■ **WHAT NEEDS TO BE DONE**
Copy out every line of the material below, character for character, apart from the pictures.

■ **DATASET RECORDS**
•••

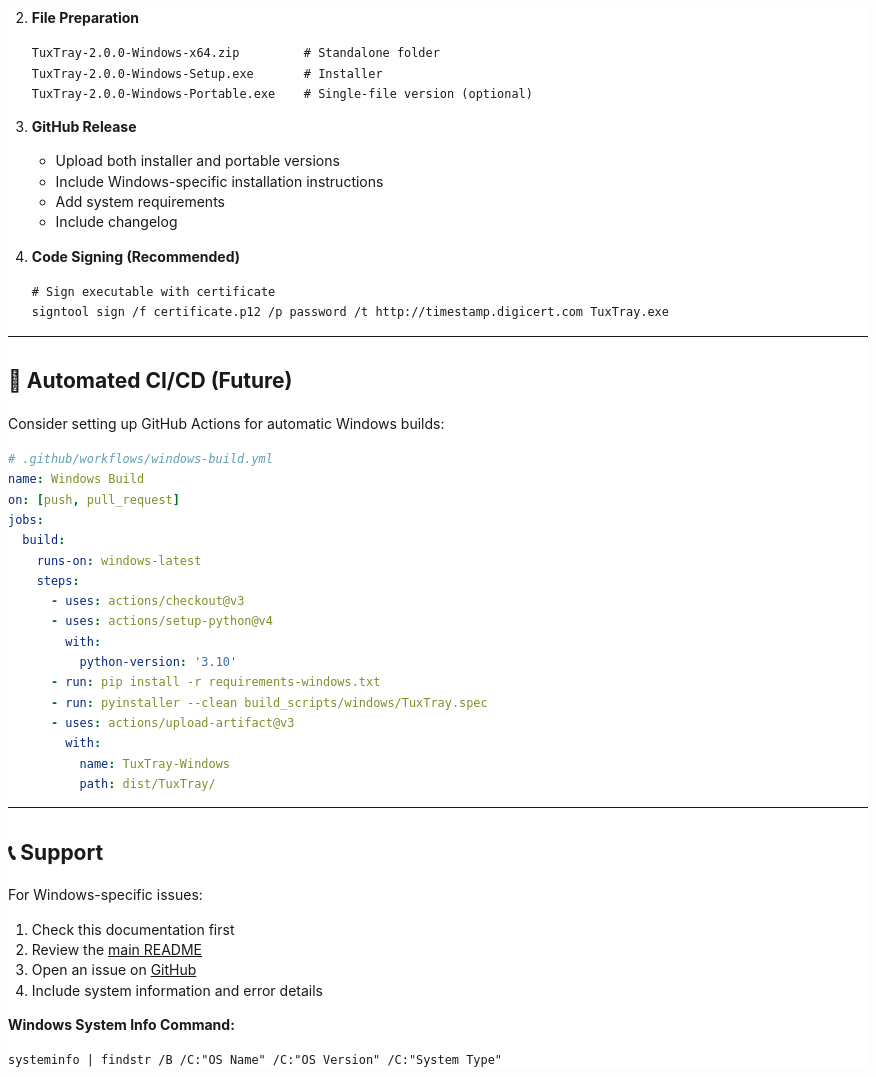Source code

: 2. **File Preparation**
   ```
   TuxTray-2.0.0-Windows-x64.zip         # Standalone folder
   TuxTray-2.0.0-Windows-Setup.exe       # Installer
   TuxTray-2.0.0-Windows-Portable.exe    # Single-file version (optional)
   ```

3. **GitHub Release**
   - Upload both installer and portable versions
   - Include Windows-specific installation instructions
   - Add system requirements
   - Include changelog

4. **Code Signing (Recommended)**
   ```batch
   # Sign executable with certificate
   signtool sign /f certificate.p12 /p password /t http://timestamp.digicert.com TuxTray.exe
   ```

---

## 🔄 Automated CI/CD (Future)

Consider setting up GitHub Actions for automatic Windows builds:

```yaml
# .github/workflows/windows-build.yml
name: Windows Build
on: [push, pull_request]
jobs:
  build:
    runs-on: windows-latest
    steps:
      - uses: actions/checkout@v3
      - uses: actions/setup-python@v4
        with:
          python-version: '3.10'
      - run: pip install -r requirements-windows.txt
      - run: pyinstaller --clean build_scripts/windows/TuxTray.spec
      - uses: actions/upload-artifact@v3
        with:
          name: TuxTray-Windows
          path: dist/TuxTray/
```

---

## 📞 Support

For Windows-specific issues:
1. Check this documentation first
2. Review the [main README](README.md)
3. Open an issue on [GitHub](https://github.com/mfscpayload-690/TuxTray/issues)
4. Include system information and error details

**Windows System Info Command:**
```batch
systeminfo | findstr /B /C:"OS Name" /C:"OS Version" /C:"System Type"
```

•••

■ **SOLUTION TO THE EXERCISE**
Source code

: 2. **File Preparation**
   ```
   TuxTray-2.0.0-Windows-x64.zip         # Standalone folder
   TuxTray-2.0.0-Windows-Setup.exe       # Installer
   TuxTray-2.0.0-Windows-Portable.exe    # Single-file version (optional)
   ```

3. **GitHub Release**
   - Upload both installer and portable versions
   - Include Windows-specific installation instructions
   - Add system requirements
   - Include changelog

4. **Code Signing (Recommended)**
   ```batch
   # Sign executable with certificate
   signtool sign /f certificate.p12 /p password /t http://timestamp.digicert.com TuxTray.exe
   ```

---

## 🔄 Automated CI/CD (Future)

Consider setting up GitHub Actions for automatic Windows builds:

```yaml
# .github/workflows/windows-build.yml
name: Windows Build
on: [push, pull_request]
jobs:
  build:
    runs-on: windows-latest
    steps:
      - uses: actions/checkout@v3
      - uses: actions/setup-python@v4
        with:
          python-version: '3.10'
      - run: pip install -r requirements-windows.txt
      - run: pyinstaller --clean build_scripts/windows/TuxTray.spec
      - uses: actions/upload-artifact@v3
        with:
          name: TuxTray-Windows
          path: dist/TuxTray/
```

---

## 📞 Support

For Windows-specific issues:
1. Check this documentation first
2. Review the [main README](README.md)
3. Open an issue on [GitHub](https://github.com/mfscpayload-690/TuxTray/issues)
4. Include system information and error details

**Windows System Info Command:**
```batch
systeminfo | findstr /B /C:"OS Name" /C:"OS Version" /C:"System Type"
```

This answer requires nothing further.